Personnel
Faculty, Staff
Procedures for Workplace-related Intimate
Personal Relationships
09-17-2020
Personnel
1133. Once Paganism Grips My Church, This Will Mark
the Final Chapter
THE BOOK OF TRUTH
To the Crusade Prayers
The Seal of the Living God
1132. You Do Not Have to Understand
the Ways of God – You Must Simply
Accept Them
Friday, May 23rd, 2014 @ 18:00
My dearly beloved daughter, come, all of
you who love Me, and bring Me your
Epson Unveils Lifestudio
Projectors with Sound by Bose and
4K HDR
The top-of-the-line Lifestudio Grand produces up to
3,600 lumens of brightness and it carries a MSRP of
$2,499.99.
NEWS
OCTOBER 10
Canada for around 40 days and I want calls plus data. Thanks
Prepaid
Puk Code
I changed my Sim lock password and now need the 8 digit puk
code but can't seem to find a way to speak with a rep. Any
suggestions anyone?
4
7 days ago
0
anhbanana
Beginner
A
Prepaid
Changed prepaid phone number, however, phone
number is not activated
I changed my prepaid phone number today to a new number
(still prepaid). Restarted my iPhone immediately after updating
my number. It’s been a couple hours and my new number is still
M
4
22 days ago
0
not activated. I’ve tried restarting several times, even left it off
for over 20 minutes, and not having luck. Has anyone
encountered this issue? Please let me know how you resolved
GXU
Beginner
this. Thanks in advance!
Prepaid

------------------------------------------------------------------------

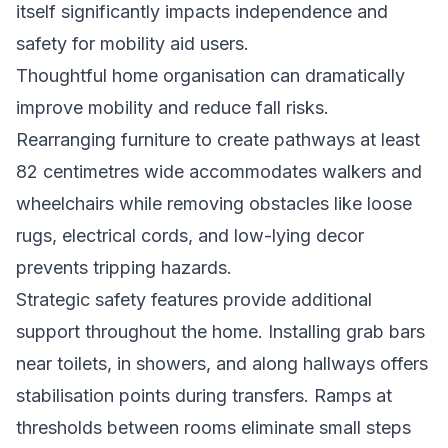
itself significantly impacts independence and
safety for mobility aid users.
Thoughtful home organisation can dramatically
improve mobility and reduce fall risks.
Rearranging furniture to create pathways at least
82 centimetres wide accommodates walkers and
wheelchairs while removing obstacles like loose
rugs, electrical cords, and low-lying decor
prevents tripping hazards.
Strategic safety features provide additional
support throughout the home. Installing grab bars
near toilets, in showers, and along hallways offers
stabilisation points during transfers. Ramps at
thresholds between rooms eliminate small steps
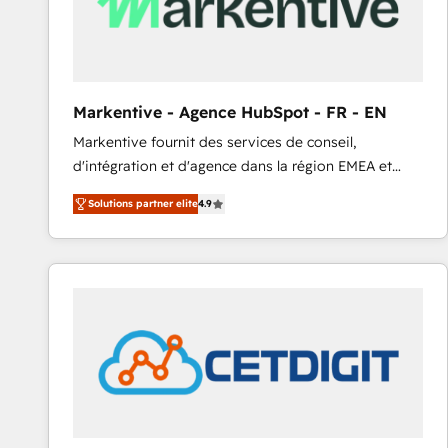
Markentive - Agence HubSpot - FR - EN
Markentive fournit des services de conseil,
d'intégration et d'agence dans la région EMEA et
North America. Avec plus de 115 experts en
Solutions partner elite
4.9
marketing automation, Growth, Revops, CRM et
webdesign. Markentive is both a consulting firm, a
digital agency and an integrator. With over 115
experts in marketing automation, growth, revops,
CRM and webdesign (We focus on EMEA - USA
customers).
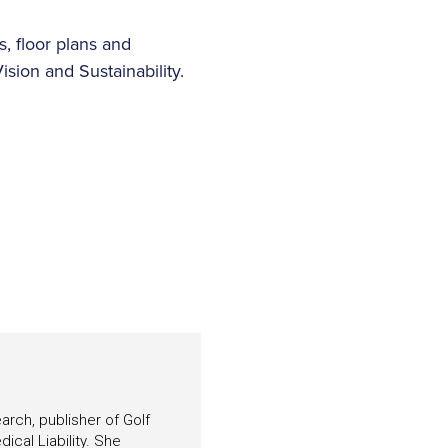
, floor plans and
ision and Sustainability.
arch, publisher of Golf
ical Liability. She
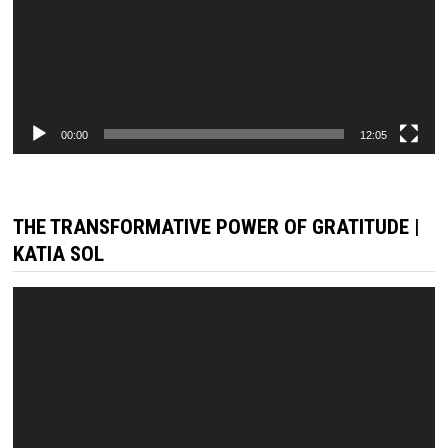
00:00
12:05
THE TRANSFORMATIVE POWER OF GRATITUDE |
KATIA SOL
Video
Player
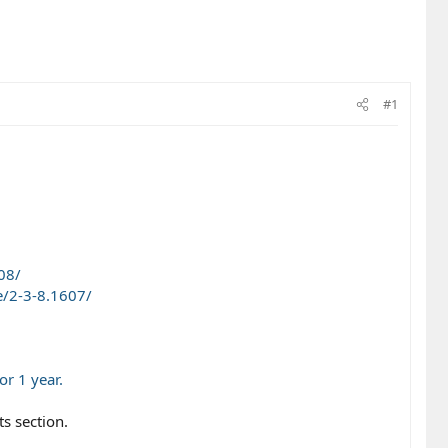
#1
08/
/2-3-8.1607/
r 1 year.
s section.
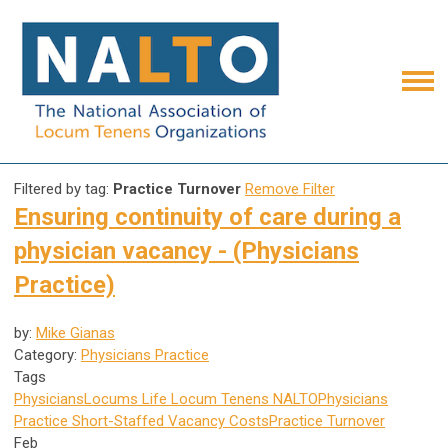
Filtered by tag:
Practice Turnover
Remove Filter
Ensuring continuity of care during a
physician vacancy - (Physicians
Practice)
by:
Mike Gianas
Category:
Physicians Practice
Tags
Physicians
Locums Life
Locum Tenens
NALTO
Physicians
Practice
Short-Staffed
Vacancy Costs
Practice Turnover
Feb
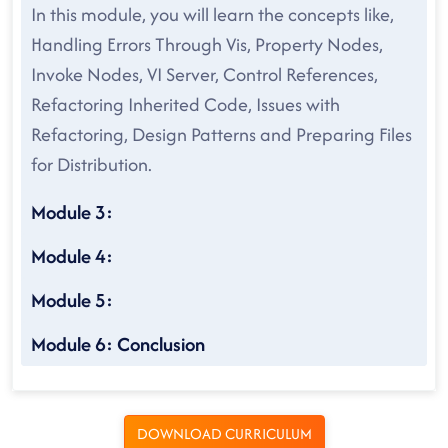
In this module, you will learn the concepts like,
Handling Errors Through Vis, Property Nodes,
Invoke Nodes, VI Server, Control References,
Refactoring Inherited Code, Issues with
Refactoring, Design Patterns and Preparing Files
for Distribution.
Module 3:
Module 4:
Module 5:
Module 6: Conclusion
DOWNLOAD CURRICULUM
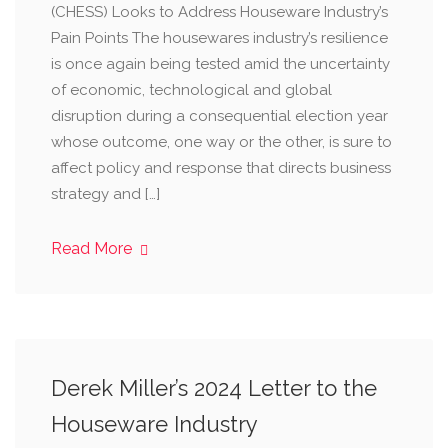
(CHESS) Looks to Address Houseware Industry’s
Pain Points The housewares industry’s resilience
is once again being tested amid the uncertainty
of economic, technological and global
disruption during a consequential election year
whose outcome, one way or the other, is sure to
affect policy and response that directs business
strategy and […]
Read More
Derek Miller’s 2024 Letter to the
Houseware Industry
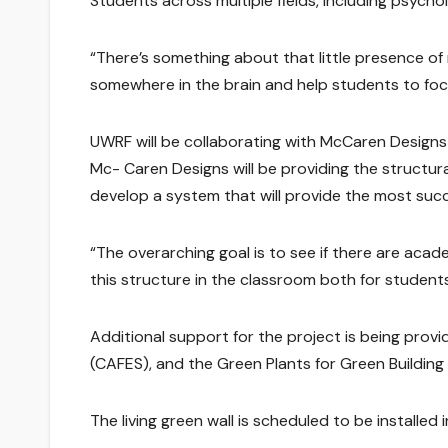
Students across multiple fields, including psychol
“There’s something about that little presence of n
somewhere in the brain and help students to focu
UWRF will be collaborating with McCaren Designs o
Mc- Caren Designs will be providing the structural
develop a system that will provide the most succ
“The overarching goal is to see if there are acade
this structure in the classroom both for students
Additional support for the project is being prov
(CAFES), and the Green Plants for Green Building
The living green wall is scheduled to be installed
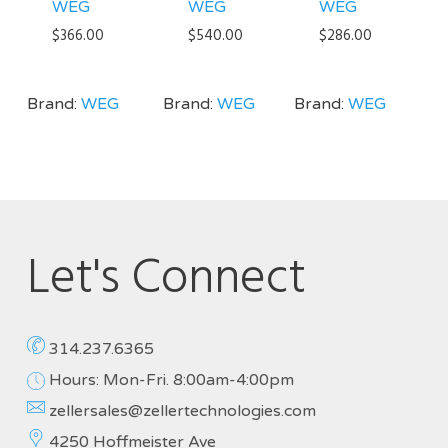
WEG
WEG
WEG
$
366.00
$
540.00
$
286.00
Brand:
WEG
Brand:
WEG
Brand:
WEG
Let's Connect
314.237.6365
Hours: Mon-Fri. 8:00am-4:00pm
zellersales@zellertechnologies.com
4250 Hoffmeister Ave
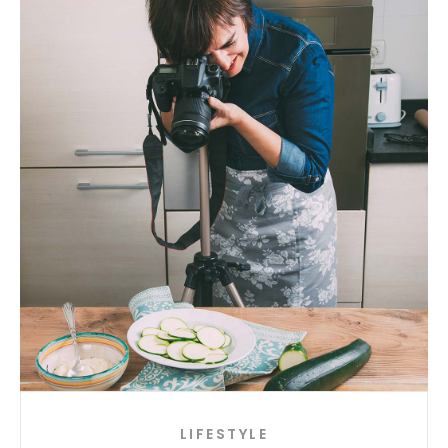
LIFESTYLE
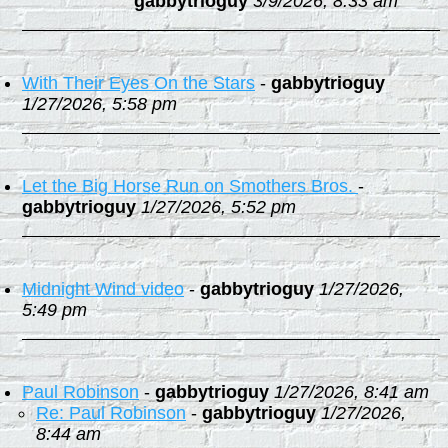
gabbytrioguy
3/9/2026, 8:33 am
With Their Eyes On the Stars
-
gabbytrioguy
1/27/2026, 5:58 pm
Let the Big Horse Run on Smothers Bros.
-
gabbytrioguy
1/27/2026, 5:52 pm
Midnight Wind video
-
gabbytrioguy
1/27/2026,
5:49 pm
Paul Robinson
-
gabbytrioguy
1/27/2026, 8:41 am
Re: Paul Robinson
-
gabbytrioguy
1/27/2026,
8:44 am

------------------------------------------------------------------------

-- Assignment --
Nothing but the lines from the one with "strategy and […]" to the one with "this structure in" above, both included, should be transcribed, exactly and without pictures.

-- Task response --
strategy and […]
Read More
Derek Miller’s 2024 Letter to the
Houseware Industry
Students across multiple fields, including psychol
“There’s something about that little presence of n
somewhere in the brain and help students to focu
UWRF will be collaborating with McCaren Designs o
Mc- Caren Designs will be providing the structural
develop a system that will provide the most succ
“The overarching goal is to see if there are acade
this structure in the classroom both for students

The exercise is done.